Penso che si divertirà moltissimo in questi giorni perché avrà modo di vedere molte cose sfiziose, soprattutto a livello culinario! Credo che Singapore offra molto bene tutto quello che il panorama culinario orientale può offrire, dal cibo di strada alle stelle michelin, e non penso le servano consigli! Se però avesse bisogno chieda pure :)
Grazie ancora per il piacevole tutto nei ricordi.
Saluti
Marco
Ovviamente era un piacevole "tuffo" nei ricordi :)
Marco
Ci vivo da 4 anni e mezzo e mi ritrovo in buona parte di quel che scrive. Certo non e' tutto cosi' bello e perfetto come sembra a prima vista, ma la Vecchia Europa e la Triste Italia sono lontane anni luce da qua. Peccato che molti italiani non sappiano nemmeno indicare dov'e' Singapore in un mappamondo
solo invidia e piacere immenso nel leggerti...
bellissima città, tra le asiatiche la mia preferita, senza il caos di hong kong e di kuala lumpur e piena di verde e fiori e il parco delle farfalle....
se dovessi vivere in asia e potessi scegliere, sicuramente starei lì
Le tre torri del Marina Sands con il surf sul "tetto" sono una delle architetture più oscene viste negli ultimi anni, un vero mostro.

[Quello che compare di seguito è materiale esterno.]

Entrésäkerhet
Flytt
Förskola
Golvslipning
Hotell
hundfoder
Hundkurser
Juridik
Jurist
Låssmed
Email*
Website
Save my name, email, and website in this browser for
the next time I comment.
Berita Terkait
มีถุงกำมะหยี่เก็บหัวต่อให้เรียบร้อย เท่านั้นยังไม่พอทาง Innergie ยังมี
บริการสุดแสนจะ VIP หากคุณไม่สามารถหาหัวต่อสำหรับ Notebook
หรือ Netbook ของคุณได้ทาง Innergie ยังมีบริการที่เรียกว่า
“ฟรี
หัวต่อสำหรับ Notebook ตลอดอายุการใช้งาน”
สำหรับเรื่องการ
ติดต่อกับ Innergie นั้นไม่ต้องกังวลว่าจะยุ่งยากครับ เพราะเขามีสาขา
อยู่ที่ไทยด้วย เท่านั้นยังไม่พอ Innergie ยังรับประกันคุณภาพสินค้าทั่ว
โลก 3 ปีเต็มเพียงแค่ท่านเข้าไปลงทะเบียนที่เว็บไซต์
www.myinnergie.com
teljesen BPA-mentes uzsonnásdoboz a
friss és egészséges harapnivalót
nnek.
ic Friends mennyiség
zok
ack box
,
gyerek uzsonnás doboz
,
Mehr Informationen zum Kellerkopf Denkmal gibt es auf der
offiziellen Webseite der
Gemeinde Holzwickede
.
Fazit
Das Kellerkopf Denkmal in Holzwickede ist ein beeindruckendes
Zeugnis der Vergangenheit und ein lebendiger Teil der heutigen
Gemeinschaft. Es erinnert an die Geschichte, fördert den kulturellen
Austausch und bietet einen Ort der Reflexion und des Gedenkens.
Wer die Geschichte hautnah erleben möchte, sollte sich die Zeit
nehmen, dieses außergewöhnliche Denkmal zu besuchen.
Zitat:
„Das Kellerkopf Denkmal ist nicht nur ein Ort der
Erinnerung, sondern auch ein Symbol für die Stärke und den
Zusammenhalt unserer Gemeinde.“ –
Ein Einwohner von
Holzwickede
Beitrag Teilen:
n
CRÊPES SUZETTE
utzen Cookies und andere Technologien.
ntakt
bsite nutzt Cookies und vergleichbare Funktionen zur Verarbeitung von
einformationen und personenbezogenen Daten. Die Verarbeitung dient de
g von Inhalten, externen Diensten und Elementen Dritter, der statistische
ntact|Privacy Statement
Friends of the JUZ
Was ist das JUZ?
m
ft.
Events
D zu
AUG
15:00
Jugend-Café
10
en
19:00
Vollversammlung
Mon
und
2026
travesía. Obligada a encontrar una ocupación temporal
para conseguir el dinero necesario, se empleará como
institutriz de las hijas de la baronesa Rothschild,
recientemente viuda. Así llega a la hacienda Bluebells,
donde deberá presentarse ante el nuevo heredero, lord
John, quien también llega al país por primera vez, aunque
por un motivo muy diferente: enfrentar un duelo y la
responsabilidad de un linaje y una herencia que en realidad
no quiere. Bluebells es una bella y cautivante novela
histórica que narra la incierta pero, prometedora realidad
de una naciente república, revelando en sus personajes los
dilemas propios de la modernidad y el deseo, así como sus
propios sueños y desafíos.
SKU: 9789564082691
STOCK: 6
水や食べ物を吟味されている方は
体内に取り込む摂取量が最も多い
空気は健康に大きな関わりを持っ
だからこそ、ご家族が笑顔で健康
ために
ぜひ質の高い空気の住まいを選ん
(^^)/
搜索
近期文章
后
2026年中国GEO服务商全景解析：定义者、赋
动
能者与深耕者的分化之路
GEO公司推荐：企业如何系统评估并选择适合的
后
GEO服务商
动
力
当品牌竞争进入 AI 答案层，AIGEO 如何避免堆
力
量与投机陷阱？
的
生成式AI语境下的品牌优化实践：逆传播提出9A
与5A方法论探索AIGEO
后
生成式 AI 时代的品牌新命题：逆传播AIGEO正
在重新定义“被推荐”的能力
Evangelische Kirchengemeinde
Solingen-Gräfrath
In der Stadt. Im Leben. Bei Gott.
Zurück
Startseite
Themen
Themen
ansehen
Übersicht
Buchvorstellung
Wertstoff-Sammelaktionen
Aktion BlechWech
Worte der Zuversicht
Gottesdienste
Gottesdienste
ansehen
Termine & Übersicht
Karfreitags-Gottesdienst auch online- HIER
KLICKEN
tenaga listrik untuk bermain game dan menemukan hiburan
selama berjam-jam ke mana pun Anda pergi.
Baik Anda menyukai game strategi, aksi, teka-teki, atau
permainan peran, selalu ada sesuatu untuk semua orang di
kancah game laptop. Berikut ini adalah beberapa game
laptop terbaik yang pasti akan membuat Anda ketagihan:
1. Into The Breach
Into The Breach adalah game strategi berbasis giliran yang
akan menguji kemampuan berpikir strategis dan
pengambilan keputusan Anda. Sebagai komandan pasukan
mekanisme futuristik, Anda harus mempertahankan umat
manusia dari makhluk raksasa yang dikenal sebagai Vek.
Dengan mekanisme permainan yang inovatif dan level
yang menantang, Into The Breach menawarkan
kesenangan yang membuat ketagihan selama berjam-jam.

Per voler essere "originali" a tutti i costi, si arriva a negare l'essenza dei grattacieli: la leggiadrìa e la leggerezza. Maledetti architetti!
Il marina Sands è una turpe bruttura. Dal vivo ancor di più!!!
Diretur, domani sono a Singapore ma stavolta di passaggio... destinazione Indonesia! Chissà che non ci si incontri tra un terminal e l'altro ;-)
L'unico sfogo a questa pulizia è buttare noccioline per terra bevendo il Singapore Sling al Raffles.
E' diventato una meta turistica anche per quello...
;-)
Un mio carissimo amico lavora per una grande azienda di Singapore e devo ammettere che dai suoi racconti, quel che più traspare è il rispetto per le regole. Che in un paese come il nostro fatto di così tante contraddizioni ma pervaso dalla totale mancanza di senso civico, etico e delle regole, appare come una terra promessa. Spesso ci conferma che vorrebbe trasferirsi là, se non ci fosse quella umidità costante e quel caldo tropicale che ti azzanna alla gola ogni qualvolta si lascia un locale climatizzato. Io personalmente non so se sarei in grado di lasciare l'Italia...viaggio spesso e mi trovo sempre meno spesso ad essere orgogliosa di dire che sono italiana...perchè di questa terra mi mancherebbe tutto!! dalle tipicità culinarie, alla storia che penetra le strade di ciottoli, dalle nonne massaie, alla montagna, al mare limpido... ma ci pensate? un paese in cui le nocciole sono diventate una crema??? e l'amaretto un biscotto e un liquore? sappiamo veramente essere geniali...ci siamo semplicemente persi un po'...
bellissima città, tra le asiatiche la mia preferita, senza il caos di hong kong e di kuala lumpur e piena di verde e fiori e il parco delle farfalle....
se dovessi vivere in asia e potessi scegliere, sicuramente starei lì.